Even planning other people's late nights wears me out. Heck, even remembering the planning wears me out.

Hence, the sweatpants.

Which may just be my favorite typed sentence EVER.

Friday, October 21, 2011

Now She Can Get A Part-Time Job.


Nora is pretty pleased with me.

Part of my review for LeapFrog's My Own Storytime Pad required that she give it a whirl and personalize it to her liking.

And there's a lot of liking.

The thing is pretty cool; a preschooler's version of a tablet, complete with pretend (and individualized!) emails from Mom, Dad, and Suzy, stories that she can choose, built-in playlists and the ability to create her own songs. There's an ABC function that lets her type out letters and learn phonics, and even (the slightly more advanced) ability to "write" her own stories.

As we already own a LeapFrog My Own Pal (Violet, thankyouverymuch), I had already installed LeapFrog Connect on my computer to hook it up with her name and personal preferences. (This is how Violet knows Nora digs blueberry pancakes and The Itsy Bitsy Spider.)

Checkin' out the specs.
I decided to let NJ play with the Storytime Pad and review it as I usually do- with a minimum of direction-readin' and a maximum of seeing how user friendly the thing really is for kids:

Being as my child was born in '09, she already has the techie knowledge so inherent in her generation- so she flipped it over and turned the power on immediately. And regardless of how often I initially showed her the lower buttons of ABC, email, stories, and music, she really just wanted to spend a good twenty minutes pressing the two dogs, cat, and chipmunk(?) at the very top to make them say different phrases. I completely understood.

Once we got into story mode, I showed her how to press the arrow keys to turn pages. This had mixed results as, at times, she'd patiently wait for each page to be read, and other times flip the pages like a windstorm. (I was not surprised, as this is sometimes how she reads her real books, too.)

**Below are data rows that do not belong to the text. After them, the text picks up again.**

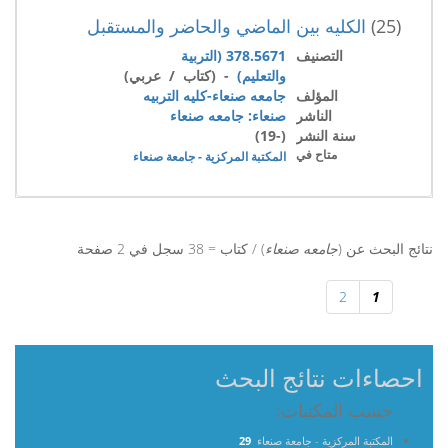
(25)
الكليه بين الماضي والحاضر والمستقبل
التصنيف
378.5671 (التربية
والتعليم)
- (كتاب / عربي)
المؤلف
جامعه صنعاء-كليه التربيه
الناشر
صنعاء: جامعه صنعاء
سنة النشر
(-19)
متاح في
المكتبة المركزية - جامعة صنعاء
نتائج البحث عن (
جامعه صنعاء
) / كتاب = 38 سجل في 2 صفحة
2
1
احصاءات نتائج البحث
حسب المكتبات:
المكتبة المركزية - جامعة صنعاء
29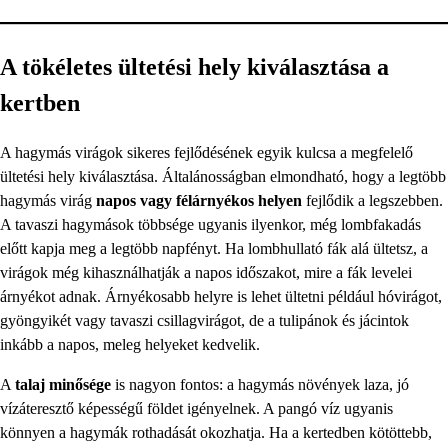
A tökéletes ültetési hely kiválasztása a
kertben
A hagymás virágok sikeres fejlődésének egyik kulcsa a megfelelő
ültetési hely kiválasztása. Általánosságban elmondható, hogy a legtöbb
hagymás virág
napos vagy félárnyékos helyen
fejlődik a legszebben.
A tavaszi hagymások többsége ugyanis ilyenkor, még lombfakadás
előtt kapja meg a legtöbb napfényt. Ha lombhullató fák alá ültetsz, a
virágok még kihasználhatják a napos időszakot, mire a fák levelei
árnyékot adnak. Árnyékosabb helyre is lehet ültetni például hóvirágot,
gyöngyikét vagy tavaszi csillagvirágot, de a tulipánok és jácintok
inkább a napos, meleg helyeket kedvelik.
A
talaj minősége
is nagyon fontos: a hagymás növények laza, jó
vízáteresztő képességű földet igényelnek. A pangó víz ugyanis
könnyen a hagymák rothadását okozhatja. Ha a kertedben kötöttebb,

Nora really, really liked the music function. She thought the songs were cool, but what totally rocked her world was how each letter on the pad turned into a different musical note or sound effect under the Jam Session option. (Although much like at Christmas with repeated playing of Dominick the Donkey, I quickly tired of the 'braying' one.)

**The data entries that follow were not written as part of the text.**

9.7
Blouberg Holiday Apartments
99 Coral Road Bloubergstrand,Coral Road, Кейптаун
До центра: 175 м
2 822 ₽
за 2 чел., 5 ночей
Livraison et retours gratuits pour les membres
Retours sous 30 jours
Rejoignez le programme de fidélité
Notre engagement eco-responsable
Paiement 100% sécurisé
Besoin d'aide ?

The ABC phonics button captured her attention for a bit, and she had fun repeating what each letter sounded like. After a little bit, however, she turned into a bit of a beat-boxer (T-t-t-t-t-t-nnnnnnnnnn) and we moved onto emails.

When she heard and saw the one "from" me, (Nora- I love you SO much! Love, Mommy) she lit up and thanked me. (I do kind of wish there was an option to type out personal and simple messages that departed from the three stock options, but it's still pretty cute. And she looked downright amazed that Susannah had access to an email account.)

My only complaint with this otherwise superbly cool toy is the lack of a backlight function or option to change brightness. The small screen on the tablet is pretty dim and the text doesn't have much of a contrast. Nora and I both found ourselves squinting at times to read the text or see the cartoon characters. It's certainly not a deal breaker, but I was a little disappointed by tech support's answer that the brightness had been set to optimize battery life. (I'm a parent. I can change a darned battery when need be. But if she's gonna learn her ABCs visually, she might want to be able to see them.)

All in all, it's a really cute product, and one that Nora already refers to as her "computer." And retailing at roughly thirty bucks, it's a much cheaper option than letting a toddler potentially destroy an iPad in the pursuit of dominating some angry birds.

For example.

Thank you to LeapFrog for sponsoring this review. While LeapFrog provided the product to me for this review, the opinions I've expressed here are solely my own and represent my honest point of view.